Eğer, Perses, günün birinde çacukların ve karınla,
yüreğin ezik, çıkıp bir lokma yiyecek için dilenmek
istemiyorsan, ki dilenmekte hiçbir çare yoktur, tanrıların
insanlara özgü kıldığı işlerle uğraş.
Hesiodos
Halk daha çok kıyı ovalarında toplanmıştır. Ancak, sulanabilir toprak şeritleri öylesine azdır ki çoğu kez Yunanlılar gözlerini deniz, ova ve dağın uyumlu bir bütün oluşturduğu yerlere çevirirler.
Şehir halkı ile köy halkı arasında iletişim sınırlıdır: Şehirliler sahibi oldukları tarlalara giderler, köylüler ise ürünlerini satma için şehre gelirler. Kireçli, kuru toprağını sürmek için köylü çapa ve ahşap karabasandan başka şey bilmez.
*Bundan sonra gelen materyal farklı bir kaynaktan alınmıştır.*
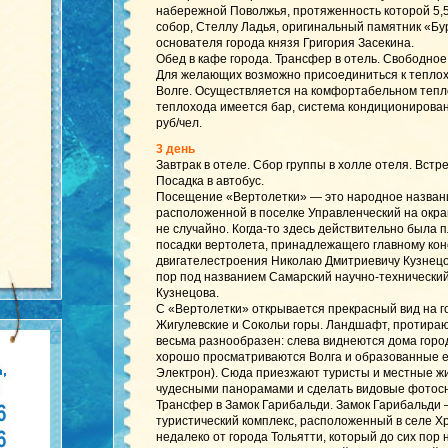
набережной Поволжья, протяженность которой 5,5
собор, Стеллу Ладья, оригинальный памятник «Бур
основателя города князя Григория Засекина.
Обед в кафе города. Трансфер в отель. Свободное
Для желающих возможно присоединиться к теплохо
Волге. Осуществляется на комфортабельном тепло
теплохода имеется бар, система кондиционирован
руб/чел.
3 день
Завтрак в отеле. Сбор группы в холле отеля. Встр
Посадка в автобус.
Посещение «Вертолетки» — это народное назван
расположенной в поселке Управленческий на окр
не случайно. Когда-то здесь действительно была 
посадки вертолета, принадлежащего главному кон
двигателестроения Николаю Дмитриевичу Кузнецо
пор под названием Самарский научно-технически
Кузнецова.
С «Вертолетки» открывается прекрасный вид на г
Жигулевские и Сокольи горы. Ландшафт, протира
весьма разнообразен: слева виднеются дома город
хорошо просматриваются Волга и образованные е
Электрон). Сюда приезжают туристы и местные ж
чудесными панорамами и сделать видовые фотос
Трансфер в Замок Гарибальди. Замок Гарибальди 
туристический комплекс, расположенный в селе 
недалеко от города Тольятти, который до сих пор 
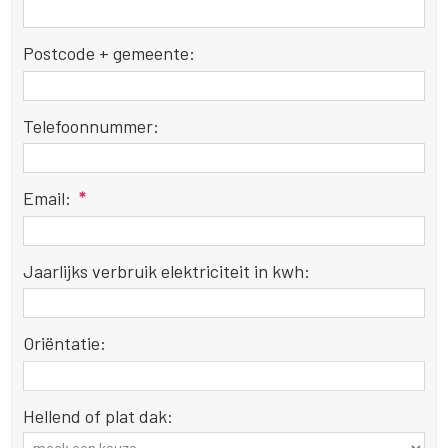
Postcode + gemeente:
Telefoonnummer:
Email:
*
Jaarlijks verbruik elektriciteit in kwh:
Oriëntatie:
Hellend of plat dak:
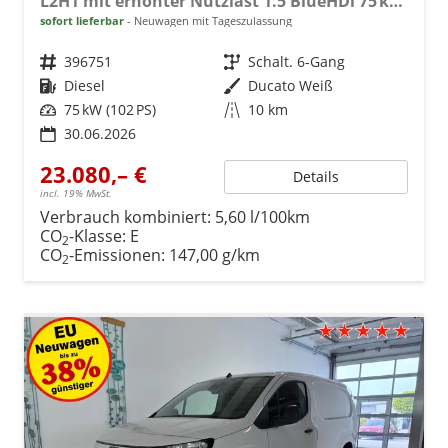
L2H1 mit erhöhter Nutzlast 1.5 BlueHDi 75 kW (102 PS) Klimaanlage, Radio, DAB, Android Auto, Apple CarPlay, Rückfahrkamera, Magic Cargo, Laderaumboden aus Gummibelag, Ersatzrad, 10" Infotainmentsystem "All In One", 16" Stahlfelgen, uvm.
sofort lieferbar
Neuwagen mit Tageszulassung
Fahrzeugnr.
396751
Getriebe
Schalt. 6-Gang
Kraftstoff
Diesel
Außenfarbe
Ducato Weiß
Leistung
75 kW (102 PS)
Kilometerstand
10 km
30.06.2026
23.080,– €
Details
incl. 19% MwSt.
Verbrauch kombiniert:
5,60 l/100km
CO
-Klasse:
E
2
CO
-Emissionen:
147,00 g/km
2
Yunanistan toprağının ancak ufak bir bölümü ekilebilir. Tatlı su az ve yaşamsal olup çok değerlidir. Küçük işletmeci acımasız bir uğraş içindedir, azla yetinir, genellikle borç altındadır. Büyük mülkler ise çoğalır.
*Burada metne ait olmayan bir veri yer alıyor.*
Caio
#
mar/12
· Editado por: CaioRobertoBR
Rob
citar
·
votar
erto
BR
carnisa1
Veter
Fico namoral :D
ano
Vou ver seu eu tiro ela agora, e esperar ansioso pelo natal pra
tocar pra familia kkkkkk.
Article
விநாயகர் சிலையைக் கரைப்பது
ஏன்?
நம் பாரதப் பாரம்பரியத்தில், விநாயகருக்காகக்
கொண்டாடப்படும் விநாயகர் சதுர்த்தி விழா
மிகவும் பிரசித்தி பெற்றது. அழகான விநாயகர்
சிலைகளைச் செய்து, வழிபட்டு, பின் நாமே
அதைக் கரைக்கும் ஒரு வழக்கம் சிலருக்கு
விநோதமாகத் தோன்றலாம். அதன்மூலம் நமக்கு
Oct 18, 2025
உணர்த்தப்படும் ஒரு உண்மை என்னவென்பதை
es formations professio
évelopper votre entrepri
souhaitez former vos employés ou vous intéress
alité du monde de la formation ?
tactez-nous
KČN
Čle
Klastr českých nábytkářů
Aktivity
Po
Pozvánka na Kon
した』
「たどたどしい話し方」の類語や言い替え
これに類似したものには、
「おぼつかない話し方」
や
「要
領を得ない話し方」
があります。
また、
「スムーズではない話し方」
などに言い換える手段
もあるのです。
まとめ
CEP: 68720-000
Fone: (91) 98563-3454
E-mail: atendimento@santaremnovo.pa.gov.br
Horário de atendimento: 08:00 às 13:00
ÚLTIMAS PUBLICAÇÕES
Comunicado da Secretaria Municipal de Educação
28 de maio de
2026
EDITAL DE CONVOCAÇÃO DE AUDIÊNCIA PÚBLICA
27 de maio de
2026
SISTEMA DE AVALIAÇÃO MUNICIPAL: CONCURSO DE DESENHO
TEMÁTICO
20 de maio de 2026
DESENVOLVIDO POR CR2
Bütün doğal olaylara tanrıların karıştığı kabul edilir. Tarımla ilgili ayinler pek çoktur. Pınarlar Nymphe, fırtınaların şiddetli sellere dönüştürdüğü düzensiz ırmaklar ise korkunç tanrılardır. Irmak yakınlarına kutsal heykelcikler konur, dualar edilir ve bir akarsu geçilmeden önce arınılır. Her tarla sınır taşı Hermes'i simgeler.
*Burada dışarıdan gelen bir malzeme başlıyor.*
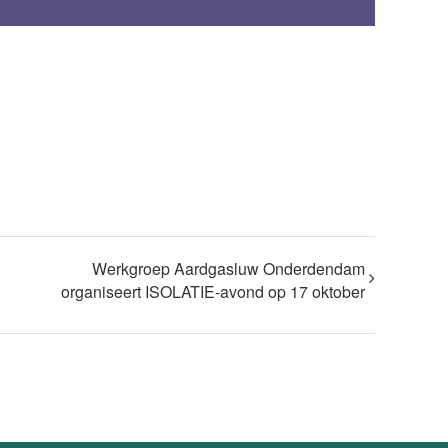
Werkgroep Aardgasluw Onderdendam
organiseert ISOLATIE-avond op 17 oktober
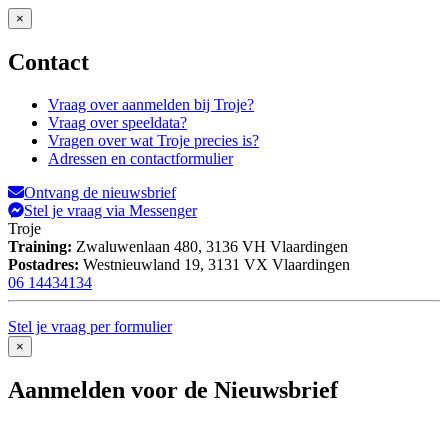
×
Contact
Vraag over aanmelden bij Troje?
Vraag over speeldata?
Vragen over wat Troje precies is?
Adressen en contactformulier
Ontvang de nieuwsbrief
Stel je vraag via Messenger
Troje
Training:
Zwaluwenlaan 480,
3136 VH Vlaardingen
Postadres:
Westnieuwland 19,
3131 VX Vlaardingen
06 14434134
Stel je vraag per formulier
×
Aanmelden voor de Nieuwsbrief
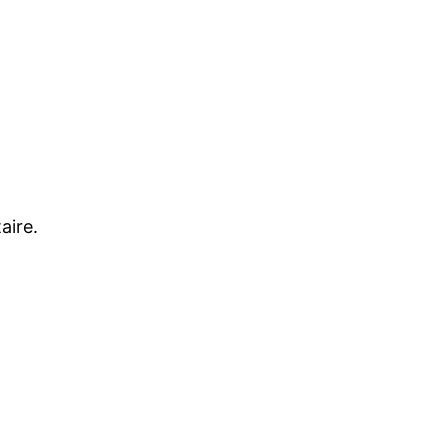
aire.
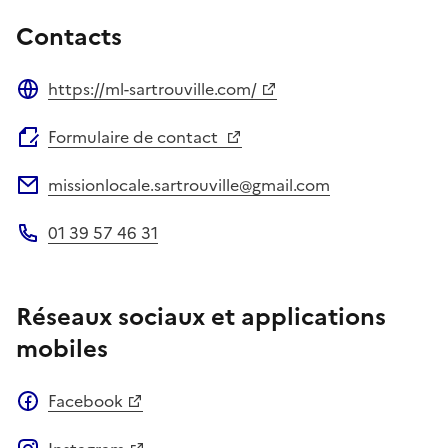
Contacts
https://ml-sartrouville.com/
Site web
Formulaire de contact
missionlocale.sartrouville@gmail.com
Adresse électronique
01 39 57 46 31
Téléphone
Réseaux sociaux et applications
mobiles
Facebook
Buğday, üretimin azlığına rağmen, beslenmenin temelidir.
Zeytin ağacı kutsaldır ve çoğunlukla devlet malıdır; dolayısıyla ne kesilebilir ne de yakılabilir. Beslenmede önemli yeri olan zeytin, zeytinyağı olarak aydınlatmada da kullanılır.
Bal, tanrıların yiyip içtiği nektar ve ambrosianın kaynağı sayılır.
Üzüm boldur. Bağ bozumu Dionysos kültüyle bağlantılıdır.
Kaynak: Yunan ve Roma Mitolojisi, C. Estin ve H. Laporte.
Mitler:
- Bütün dünyaya buğday ekmekle görevli tanrıça Demeter, kızı da Persephone.
- Athena, Atinalılara zeytin ağacını verir. Tanrıçanın o vakit yerden fışkırtmış olduğu kökten çıkan on iki filize MÖ V. yüzyılda hala tapılıyordu.